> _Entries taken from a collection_
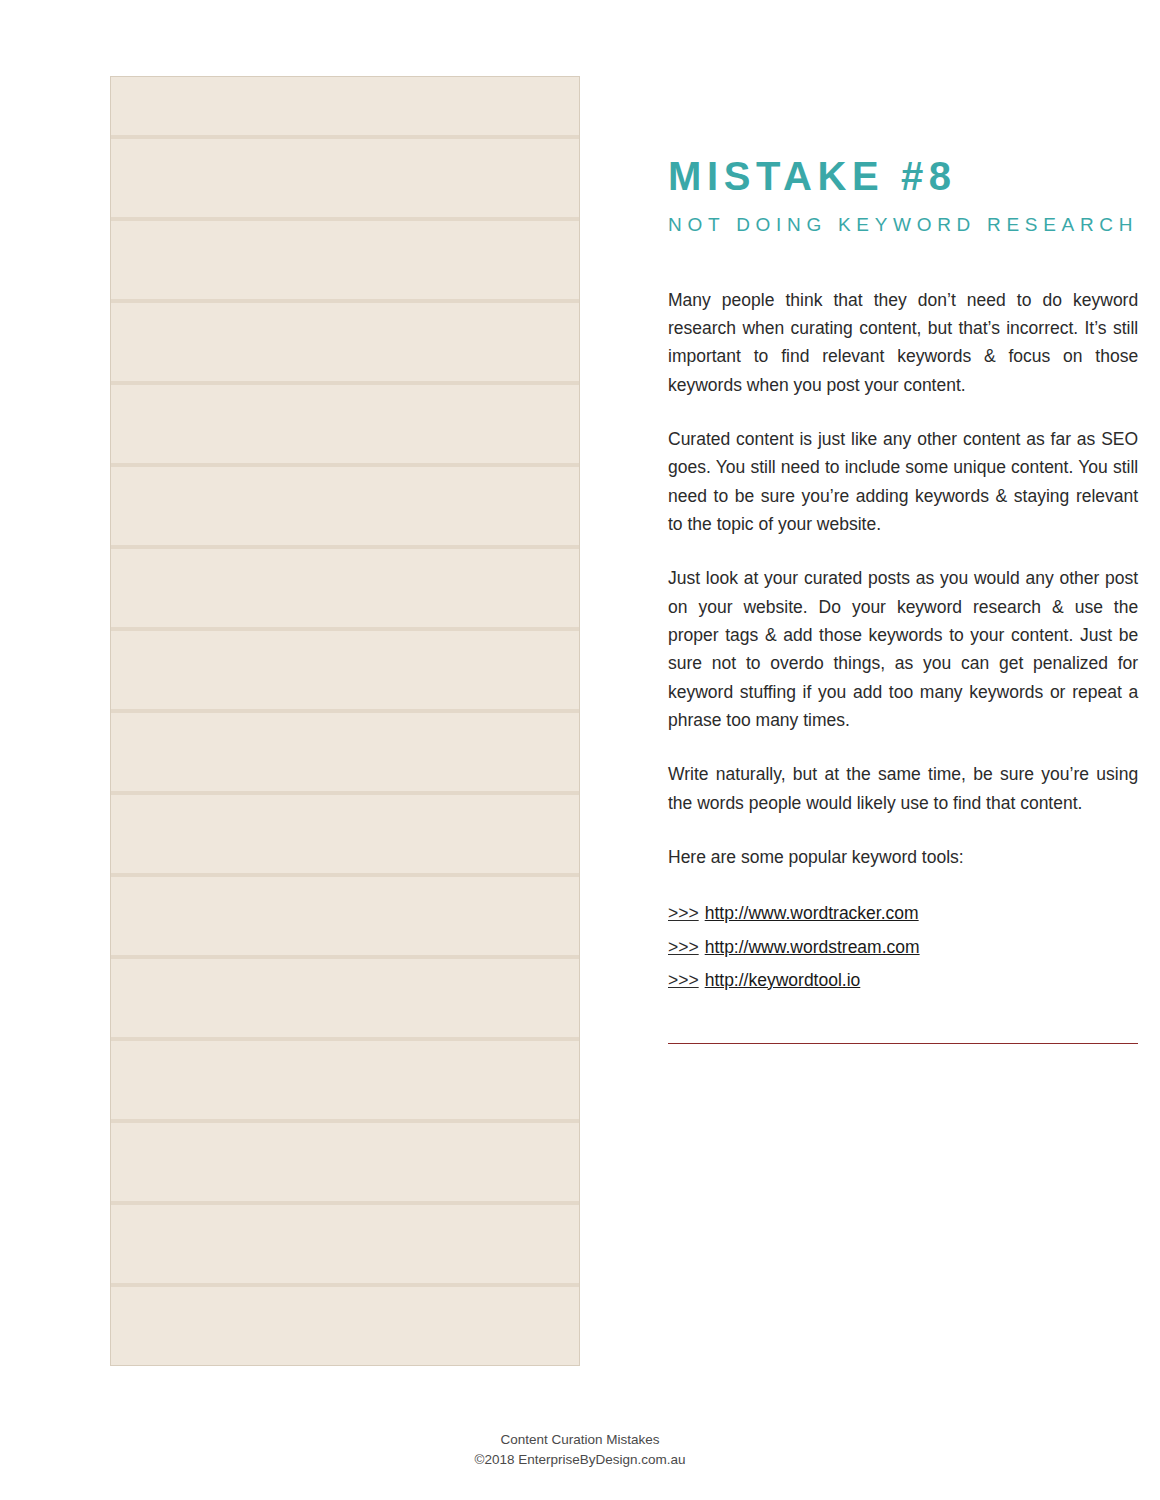MISTAKE #8
Not Doing Keyword Research
Many people think that they don’t need to do keyword research when curating content, but that’s incorrect. It’s still important to find relevant keywords & focus on those keywords when you post your content.
Curated content is just like any other content as far as SEO goes. You still need to include some unique content. You still need to be sure you’re adding keywords & staying relevant to the topic of your website.
Just look at your curated posts as you would any other post on your website. Do your keyword research & use the proper tags & add those keywords to your content. Just be sure not to overdo things, as you can get penalized for keyword stuffing if you add too many keywords or repeat a phrase too many times.
Write naturally, but at the same time, be sure you’re using the words people would likely use to find that content.
Here are some popular keyword tools:
>>>http://www.wordtracker.com
>>>http://www.wordstream.com
>>>http://keywordtool.io
Content Curation Mistakes
©2018 EnterpriseByDesign.com.au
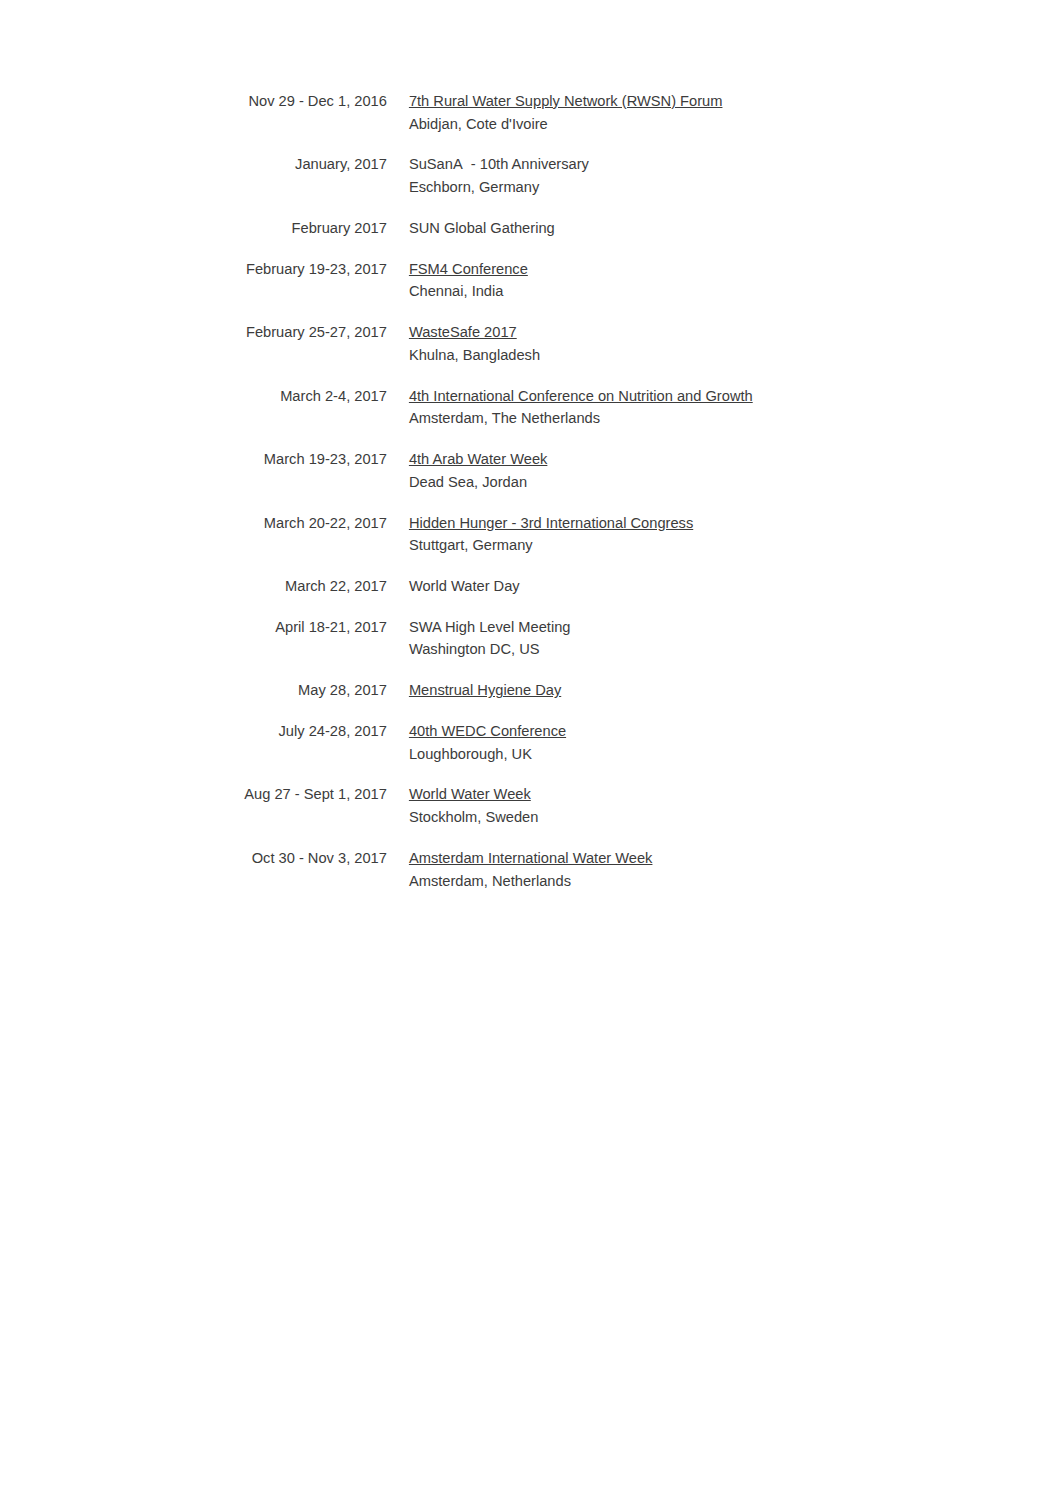| Nov 29 - Dec 1, 2016 | 7th Rural Water Supply Network (RWSN) Forum Abidjan, Cote d'Ivoire |
| January, 2017 | SuSanA - 10th Anniversary Eschborn, Germany |
| February 2017 | SUN Global Gathering |
| February 19-23, 2017 | FSM4 Conference Chennai, India |
| February 25-27, 2017 | WasteSafe 2017 Khulna, Bangladesh |
| March 2-4, 2017 | 4th International Conference on Nutrition and Growth Amsterdam, The Netherlands |
| March 19-23, 2017 | 4th Arab Water Week Dead Sea, Jordan |
| March 20-22, 2017 | Hidden Hunger - 3rd International Congress Stuttgart, Germany |
| March 22, 2017 | World Water Day |
| April 18-21, 2017 | SWA High Level Meeting Washington DC, US |
| May 28, 2017 | Menstrual Hygiene Day |
| July 24-28, 2017 | 40th WEDC Conference Loughborough, UK |
| Aug 27 - Sept 1, 2017 | World Water Week Stockholm, Sweden |
| Oct 30 - Nov 3, 2017 | Amsterdam International Water Week Amsterdam, Netherlands |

> _Aim of the task_
Omit the pictures and reproduce the records above exactly.

> _Answer to this problem_
MISTAKE #8
Not Doing Keyword Research
Many people think that they don’t need to do keyword research when curating content, but that’s incorrect. It’s still important to find relevant keywords & focus on those keywords when you post your content.
Curated content is just like any other content as far as SEO goes. You still need to include some unique content. You still need to be sure you’re adding keywords & staying relevant to the topic of your website.
Just look at your curated posts as you would any other post on your website. Do your keyword research & use the proper tags & add those keywords to your content. Just be sure not to overdo things, as you can get penalized for keyword stuffing if you add too many keywords or repeat a phrase too many times.
Write naturally, but at the same time, be sure you’re using the words people would likely use to find that content.
Here are some popular keyword tools:
>>>http://www.wordtracker.com
>>>http://www.wordstream.com
>>>http://keywordtool.io
Content Curation Mistakes
©2018 EnterpriseByDesign.com.au
| Nov 29 - Dec 1, 2016 | 7th Rural Water Supply Network (RWSN) Forum Abidjan, Cote d'Ivoire |
| January, 2017 | SuSanA - 10th Anniversary Eschborn, Germany |
| February 2017 | SUN Global Gathering |
| February 19-23, 2017 | FSM4 Conference Chennai, India |
| February 25-27, 2017 | WasteSafe 2017 Khulna, Bangladesh |
| March 2-4, 2017 | 4th International Conference on Nutrition and Growth Amsterdam, The Netherlands |
| March 19-23, 2017 | 4th Arab Water Week Dead Sea, Jordan |
| March 20-22, 2017 | Hidden Hunger - 3rd International Congress Stuttgart, Germany |
| March 22, 2017 | World Water Day |
| April 18-21, 2017 | SWA High Level Meeting Washington DC, US |
| May 28, 2017 | Menstrual Hygiene Day |
| July 24-28, 2017 | 40th WEDC Conference Loughborough, UK |
| Aug 27 - Sept 1, 2017 | World Water Week Stockholm, Sweden |
| Oct 30 - Nov 3, 2017 | Amsterdam International Water Week Amsterdam, Netherlands |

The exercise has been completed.